Medline ® Abstracts for References 15,19
of 'Acute compartment syndrome of the extremities'
15
TI
Acute compartment syndrome in lower extremity musculoskeletal trauma.
AU
Olson SA, Glasgow RR
SO
J Am Acad Orthop Surg. 2005;13(7):436.
Acute compartment syndrome is a potentially devastating condition in which the pressure within an osseofascial compartment rises to a level that decreases the perfusion gradient across tissue capillary beds, leading to cellular anoxia, muscle ischemia, and death. A variety of injuries and medical conditions may initiate acute compartment syndrome, including fractures, contusions, bleeding disorders, burns, trauma, postischemic swelling, and gunshot wounds. Diagnosis is primarily clinical, supplemented by compartment pressure measurements. Certain anesthetic techniques, such as nerve blocks and other forms of regional and epidural anesthesia, reportedly contribute to a delay in diagnosis. Basic science data suggest that the ischemic threshold of normal muscle is reached when pressure within the compartment is elevated to 20 mm Hg below the diastolic pressure or 30 mm Hg below the mean arterial blood pressure. On diagnosis of impending or true compartment syndrome, immediate measures must be taken. Complete fasciotomy of all compartments involved is required to reliably normalize compartment pressures and restore perfusion to the affected tissues. Recognizing compartment syndromes requires having and maintaining a high index of suspicion, performing serial examinations in patients at risk, and carefully documenting changes over time.
AD
Division of Orthopaedic Surgery, Duke University, Durham, NC 27710, USA.
PMID
19
TI
Arterial injury associated with acute compartment syndrome of the thigh following blunt trauma.
AU
Suzuki T, Moirmura N, Kawai K, Sugiyama M
SO
Injury. 2005 Jan;36(1):151-9.
BACKGROUND:
Acute compartment syndrome of the thigh is a rare condition, and the basic causes of high pressure within a muscle compartment have been considered to be intramuscular haematoma and soft-tissue oedema. However, the importance of arterial injury has not been well recognized.
METHODS:
Among 3658 blunt trauma patients admitted to our Level 1 Trauma Centre between 1994 and 2001, there were eight patients (nine thighs) who had undergone emergency fasciotomy and these were the subjects of the present study.

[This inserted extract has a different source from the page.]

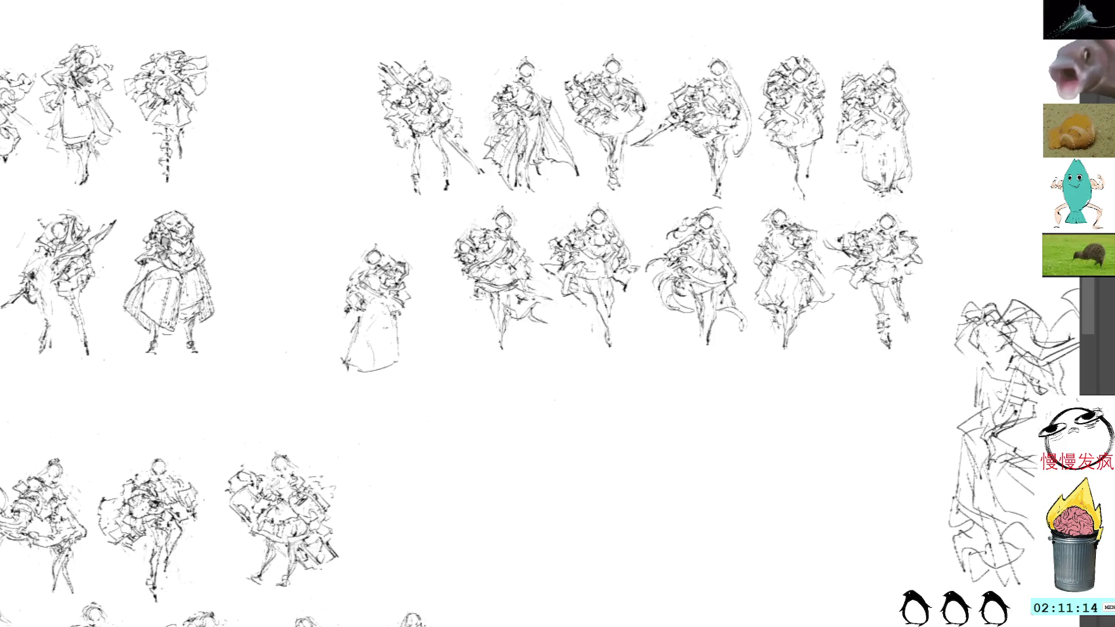
left_click_drag(357, 319, 341, 352)
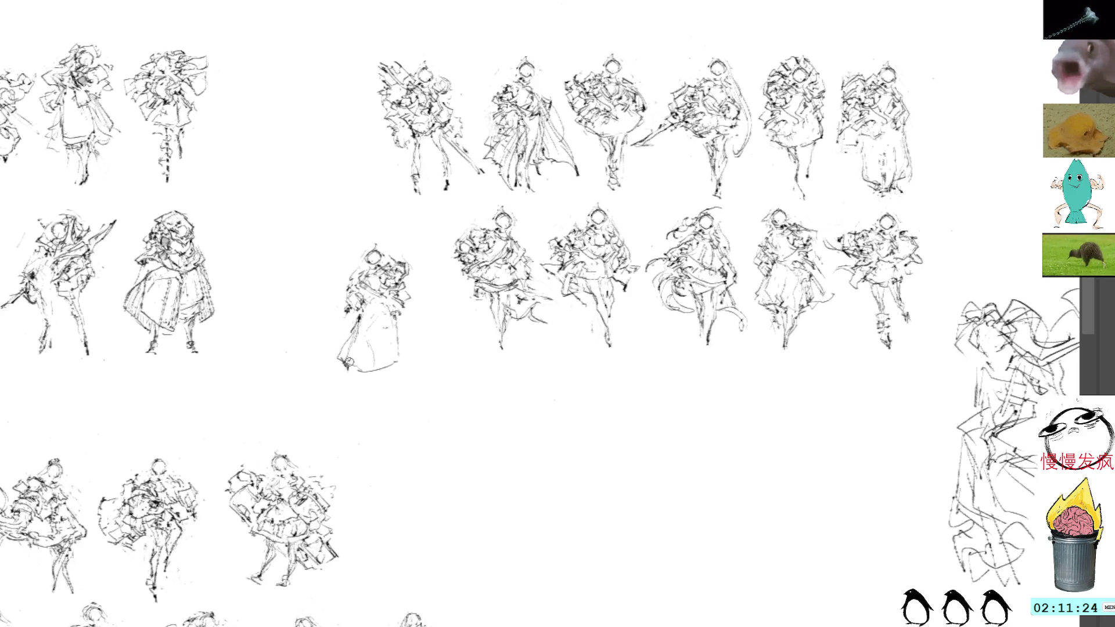
left_click_drag(343, 362, 389, 369)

Arteriography of the proximal lower limb had been performed after the fasciotomy in patients with prolonged hypotension and persistent bleeding from the fasciotomy wound.
RESULTS:
All the patients had sustained high-energy trauma, systemic hypotension and local trauma to the proximal lower limb. Among them, four (five thighs) had undergone arteriography and four (four thighs) were confirmed as having sustained arterial injuries. In those patients with definitive arterial injuries, the time from injury to the onset of the compartment syndrome was less than 5 h.
CONCLUSIONS:
Acute compartment syndrome of the thigh in blunt trauma patients may be the result of associated arterial injuries. It is suggested that patients with local trauma to the proximal lower limb who exhibit an acute compartment syndrome together with haemodynamic instability should undergo arteriography soon after fasciotomy.